MIPS Simulator for Assembly Language homework (MARS):

  1. There is a MIPS Assembly language simulator with free downloads available and online documentation. For your convenience, a copy of the simulator is at: MIPS-simulator.
  2. To begin running the simulator, go inside the folder, and double-click on the Mars.jar icon. Alternatively, if running from the command line in Linux, type: java -jar Mars.jar If you download Mars.jar for your computer, there are also suggestions on that page for running Mars.
  3. The syntax of the assembly language is intended to be compatible with Appendix B of our textbook (also available online (requires CCIS password).
  4. The software is distributed as a Java .jar file. It requires Java J2SE 1.5 or later. Depending on your configuration, you may be able to directly open it from the download menu.

    If you have trouble, or if you prefer to run from the command line on your own computer, the Java SDK is is also available for free download from the same download page. The instructions for running it from Windows or DOS should work equally well on Linux. The CCIS machines should already have the necessary Java SDK installed.

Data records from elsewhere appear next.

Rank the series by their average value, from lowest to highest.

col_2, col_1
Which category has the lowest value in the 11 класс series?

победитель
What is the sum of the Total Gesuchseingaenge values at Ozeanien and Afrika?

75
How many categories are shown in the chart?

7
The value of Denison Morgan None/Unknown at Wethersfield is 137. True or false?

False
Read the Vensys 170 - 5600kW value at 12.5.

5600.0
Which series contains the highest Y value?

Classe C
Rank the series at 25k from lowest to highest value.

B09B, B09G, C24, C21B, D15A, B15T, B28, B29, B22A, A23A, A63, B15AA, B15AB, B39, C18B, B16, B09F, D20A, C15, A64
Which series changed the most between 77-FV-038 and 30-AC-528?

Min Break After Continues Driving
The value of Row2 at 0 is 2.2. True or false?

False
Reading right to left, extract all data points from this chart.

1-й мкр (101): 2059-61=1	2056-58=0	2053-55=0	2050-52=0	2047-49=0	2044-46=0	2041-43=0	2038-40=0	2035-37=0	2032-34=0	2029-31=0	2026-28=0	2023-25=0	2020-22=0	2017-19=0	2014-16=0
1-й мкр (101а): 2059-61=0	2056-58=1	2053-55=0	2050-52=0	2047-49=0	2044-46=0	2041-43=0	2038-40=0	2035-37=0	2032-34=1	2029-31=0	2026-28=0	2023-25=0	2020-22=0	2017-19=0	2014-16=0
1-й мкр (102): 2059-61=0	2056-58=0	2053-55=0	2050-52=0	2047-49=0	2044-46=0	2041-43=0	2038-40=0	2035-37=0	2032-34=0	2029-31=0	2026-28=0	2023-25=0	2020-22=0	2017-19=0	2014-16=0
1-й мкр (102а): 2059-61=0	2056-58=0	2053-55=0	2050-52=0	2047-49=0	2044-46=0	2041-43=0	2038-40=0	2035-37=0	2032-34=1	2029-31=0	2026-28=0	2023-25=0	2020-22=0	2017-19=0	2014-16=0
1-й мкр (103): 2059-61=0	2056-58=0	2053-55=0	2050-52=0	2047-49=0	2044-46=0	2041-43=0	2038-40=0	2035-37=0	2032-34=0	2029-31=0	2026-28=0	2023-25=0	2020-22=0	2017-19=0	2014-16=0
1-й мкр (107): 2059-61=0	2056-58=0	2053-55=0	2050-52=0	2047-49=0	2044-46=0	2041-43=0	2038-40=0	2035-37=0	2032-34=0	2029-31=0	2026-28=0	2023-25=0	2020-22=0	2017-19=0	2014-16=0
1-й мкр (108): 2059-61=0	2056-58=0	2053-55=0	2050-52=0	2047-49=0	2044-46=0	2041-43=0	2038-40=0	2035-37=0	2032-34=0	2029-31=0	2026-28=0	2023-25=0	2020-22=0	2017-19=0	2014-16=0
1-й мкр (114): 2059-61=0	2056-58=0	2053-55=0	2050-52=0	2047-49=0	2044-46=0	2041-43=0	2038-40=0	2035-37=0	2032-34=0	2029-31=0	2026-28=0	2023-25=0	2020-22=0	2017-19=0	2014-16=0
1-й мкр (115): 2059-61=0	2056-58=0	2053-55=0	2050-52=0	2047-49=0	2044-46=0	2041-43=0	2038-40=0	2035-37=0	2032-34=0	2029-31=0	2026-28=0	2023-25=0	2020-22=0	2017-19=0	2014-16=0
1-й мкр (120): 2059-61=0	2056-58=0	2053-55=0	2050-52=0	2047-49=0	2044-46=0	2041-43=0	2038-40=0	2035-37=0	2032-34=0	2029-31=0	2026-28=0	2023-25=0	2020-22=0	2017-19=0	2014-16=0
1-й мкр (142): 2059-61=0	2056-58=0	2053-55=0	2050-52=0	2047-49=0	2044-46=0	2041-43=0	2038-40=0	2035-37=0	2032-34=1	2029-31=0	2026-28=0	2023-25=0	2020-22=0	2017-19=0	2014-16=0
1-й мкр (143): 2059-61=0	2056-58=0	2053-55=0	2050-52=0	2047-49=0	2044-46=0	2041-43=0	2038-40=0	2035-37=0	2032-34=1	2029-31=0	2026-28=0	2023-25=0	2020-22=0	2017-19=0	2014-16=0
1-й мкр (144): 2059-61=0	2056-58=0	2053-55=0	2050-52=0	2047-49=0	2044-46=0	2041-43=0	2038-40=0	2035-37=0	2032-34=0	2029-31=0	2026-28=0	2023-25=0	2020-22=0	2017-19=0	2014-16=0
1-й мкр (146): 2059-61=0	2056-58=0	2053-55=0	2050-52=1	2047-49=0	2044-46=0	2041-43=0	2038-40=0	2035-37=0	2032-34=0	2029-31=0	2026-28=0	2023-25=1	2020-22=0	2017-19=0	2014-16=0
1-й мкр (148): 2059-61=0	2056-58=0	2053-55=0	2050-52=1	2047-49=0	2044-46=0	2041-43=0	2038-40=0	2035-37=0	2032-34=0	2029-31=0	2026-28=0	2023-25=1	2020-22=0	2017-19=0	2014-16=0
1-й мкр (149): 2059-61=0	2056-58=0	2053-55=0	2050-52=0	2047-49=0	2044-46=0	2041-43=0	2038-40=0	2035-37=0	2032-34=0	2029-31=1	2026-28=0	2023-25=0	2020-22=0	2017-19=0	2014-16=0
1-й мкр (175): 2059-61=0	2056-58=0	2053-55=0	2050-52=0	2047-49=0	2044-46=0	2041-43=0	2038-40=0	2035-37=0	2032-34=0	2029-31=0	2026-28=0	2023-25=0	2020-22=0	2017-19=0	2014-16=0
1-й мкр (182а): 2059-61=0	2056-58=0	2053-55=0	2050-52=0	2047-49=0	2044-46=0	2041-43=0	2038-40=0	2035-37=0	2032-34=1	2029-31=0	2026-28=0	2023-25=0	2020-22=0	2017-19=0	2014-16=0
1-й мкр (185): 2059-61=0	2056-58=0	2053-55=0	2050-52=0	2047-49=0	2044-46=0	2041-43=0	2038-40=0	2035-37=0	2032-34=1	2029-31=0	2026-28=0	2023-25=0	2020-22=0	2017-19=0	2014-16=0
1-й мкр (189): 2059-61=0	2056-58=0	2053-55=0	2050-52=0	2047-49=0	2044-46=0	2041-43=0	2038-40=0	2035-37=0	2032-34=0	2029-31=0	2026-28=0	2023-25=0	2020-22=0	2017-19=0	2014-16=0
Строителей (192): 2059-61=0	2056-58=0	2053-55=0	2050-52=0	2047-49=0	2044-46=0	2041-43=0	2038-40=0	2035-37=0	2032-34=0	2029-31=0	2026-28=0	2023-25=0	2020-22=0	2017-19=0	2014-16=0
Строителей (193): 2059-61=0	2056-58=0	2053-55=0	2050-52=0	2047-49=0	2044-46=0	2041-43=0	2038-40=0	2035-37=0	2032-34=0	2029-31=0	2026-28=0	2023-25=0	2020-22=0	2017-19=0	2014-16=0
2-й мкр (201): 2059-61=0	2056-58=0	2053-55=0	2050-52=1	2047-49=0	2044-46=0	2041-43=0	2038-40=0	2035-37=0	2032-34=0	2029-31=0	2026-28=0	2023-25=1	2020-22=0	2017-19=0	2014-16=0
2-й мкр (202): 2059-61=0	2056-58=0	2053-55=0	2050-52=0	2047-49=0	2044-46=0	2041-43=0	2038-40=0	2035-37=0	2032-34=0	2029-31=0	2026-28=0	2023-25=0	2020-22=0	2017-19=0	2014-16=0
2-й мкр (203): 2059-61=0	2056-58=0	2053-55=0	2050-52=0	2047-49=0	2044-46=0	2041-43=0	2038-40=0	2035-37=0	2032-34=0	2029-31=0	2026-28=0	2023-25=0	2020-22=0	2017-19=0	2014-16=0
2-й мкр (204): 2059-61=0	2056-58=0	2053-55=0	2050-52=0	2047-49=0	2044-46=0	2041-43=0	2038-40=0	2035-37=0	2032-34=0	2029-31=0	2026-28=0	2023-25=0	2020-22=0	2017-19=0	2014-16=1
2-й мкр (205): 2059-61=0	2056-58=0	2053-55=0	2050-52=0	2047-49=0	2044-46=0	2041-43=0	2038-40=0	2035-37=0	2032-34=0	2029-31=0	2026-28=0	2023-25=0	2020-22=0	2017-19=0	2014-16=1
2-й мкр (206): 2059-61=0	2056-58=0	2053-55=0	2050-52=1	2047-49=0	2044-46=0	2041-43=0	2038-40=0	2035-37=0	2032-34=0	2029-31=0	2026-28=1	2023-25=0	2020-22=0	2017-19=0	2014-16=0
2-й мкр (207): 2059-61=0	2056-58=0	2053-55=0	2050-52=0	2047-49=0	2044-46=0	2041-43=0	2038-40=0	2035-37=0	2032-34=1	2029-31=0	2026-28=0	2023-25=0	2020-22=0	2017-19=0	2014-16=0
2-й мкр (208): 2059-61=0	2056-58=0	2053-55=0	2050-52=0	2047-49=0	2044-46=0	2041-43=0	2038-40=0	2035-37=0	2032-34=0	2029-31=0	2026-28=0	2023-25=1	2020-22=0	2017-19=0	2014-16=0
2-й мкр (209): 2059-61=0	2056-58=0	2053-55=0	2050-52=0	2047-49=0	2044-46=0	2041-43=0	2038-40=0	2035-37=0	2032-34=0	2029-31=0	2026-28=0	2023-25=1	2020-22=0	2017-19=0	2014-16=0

  5. GOTCHAS: There are several important things to watch out for.
    1. When you hit the "Assemble" menu item, any error messages about failure to assemble are in the bottom window pane, tab: "Mars Messages". Input/Output is in the bottom window pane, tab: "Run I/O"
    2. If you paste assembly code into the edit window pane, you must save that code to a file before Mars will let you assemble it.
    3. If you have selected a box with your mouse (e.g. "Value" box in the data window pane, or "Register" box), then Mars will not update the value in that box. Mars assumes you prefer to write your own value into that box, and not to allow the assembly program to use that box.
    4. If your program stops at an error, read the "Mars Messages" for the cause of the error, and then hit the "Backstep" menu item to see what caused that error. Continue hitting "Backstep" or "Singlestep" in order to identify the error.
    5. Your main routine must call the "exit" system call to terminate. It may not simply call return ("jr $ra"). Note that page B-44 of Appendix B of the text (fourth edition) has a table of "system services" (system calls). These allow you to do "exit" and also I/O.
  6. One of the nicer features of this software is a limited backstep capability (opposite of single-step) for debugging. In addition, the help menu includes a short summary of the MIPS assembly instructions. In general, I like this IDE for assembly even better than some of the IDEs that I have seen for C/C++/Java. (The one feature that I found a little unintuitive is that if you want to look at the stack (for example) instead of data, you must go to the Data Segment window pane, and use the drop-down menu at the bottom of that pane to choose "current $sp" instead of ".data".)
  7. Please note the three sample assembly programs, along with an accompanying tutorial on the same web page.
  8. I'd appreciate if if you could be on the lookout for any unusual issues, and report them promptly (along with possible workarounds), so the rest of the class can benefit. Thanks very much for your help on this.


The GNU debugger

GDB (GNU DeBugger):
  A Few Simple Debugging Commands Save You Hours of Work

	  gdb --args  
	  Example:  gdb --args ./a.out
	  break, continue
	  next, step, finish  (next line, step inside fnc, finish current fnc)
	  where, frame, list (e.g.: where; frame 0; list)
	  ptype, print  (   ptype argv[0]; print argv[0]   )
	  < Cursor keys work, TAB provides auto-complete >
          set follow-fork-mode child  (needed for debugging child process in shell)
	  help    e.g.: (gdb) help continue
  NOTE: For those who like a full-screen display of the current code, try the command ^Xa (ctrl-X a) to turn full-screen mode on and off.